Exercise aim
Scan the records for the word "space". Copy each line that includes it.

Records shown
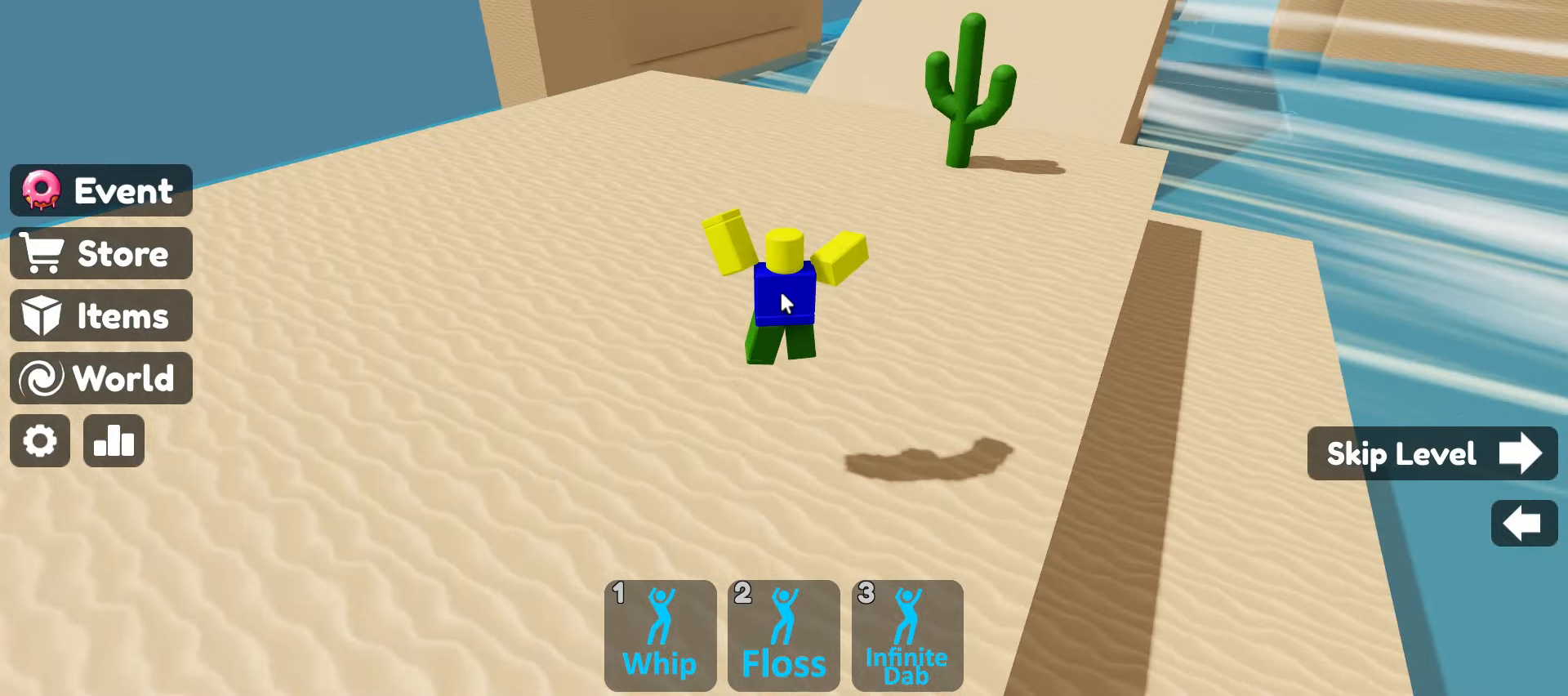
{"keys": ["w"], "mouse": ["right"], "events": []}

* * *

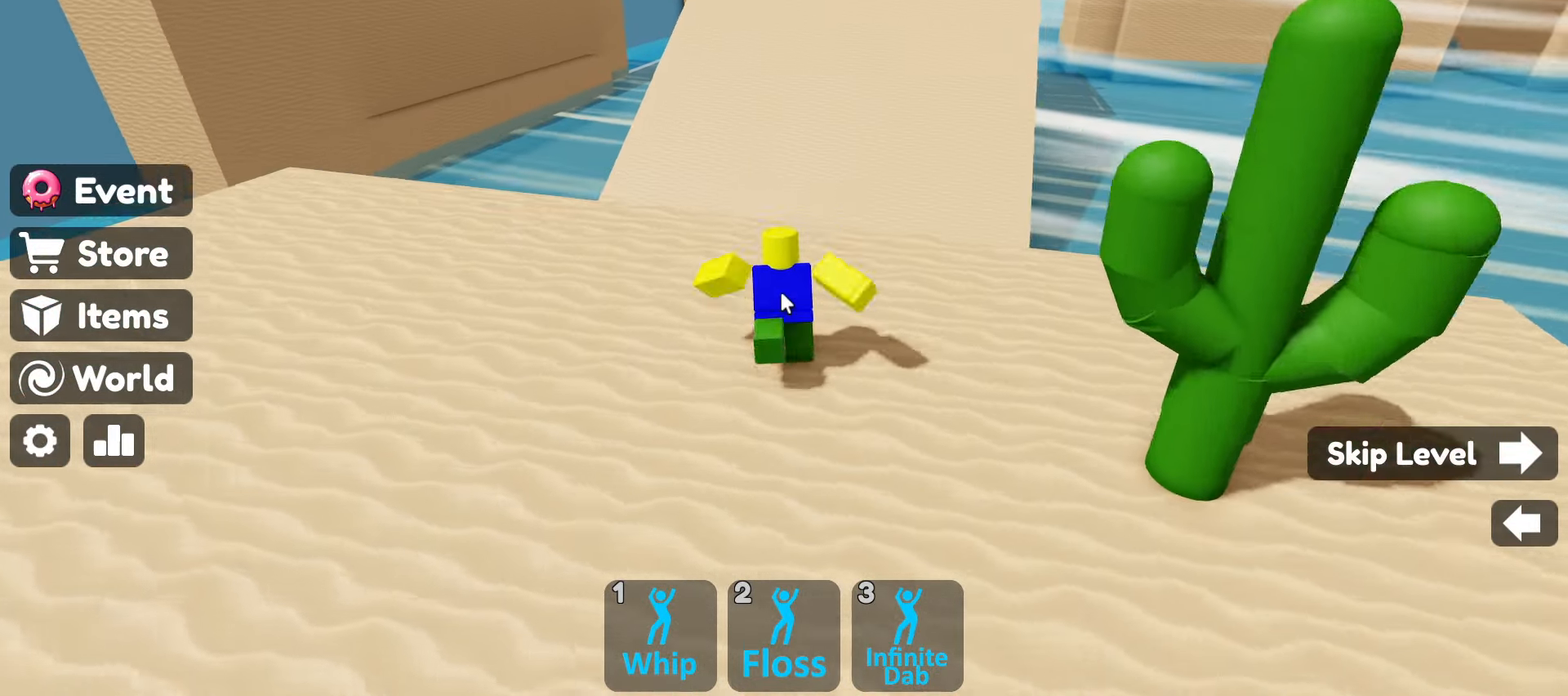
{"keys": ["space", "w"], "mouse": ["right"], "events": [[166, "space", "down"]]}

* * *

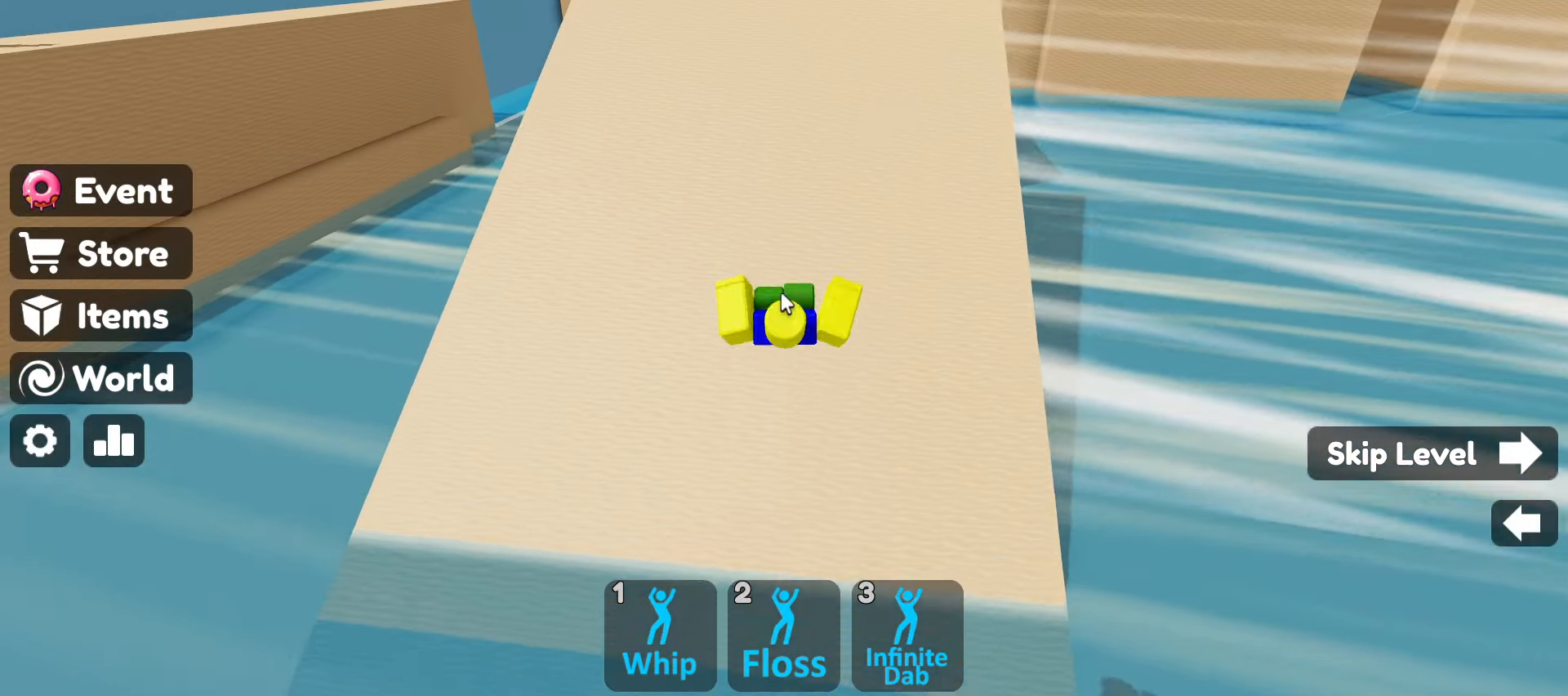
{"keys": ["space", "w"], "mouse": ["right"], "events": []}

Output for this exercise
{"keys": ["space", "w"], "mouse": ["right"], "events": [[166, "space", "down"]]}
{"keys": ["space", "w"], "mouse": ["right"], "events": []}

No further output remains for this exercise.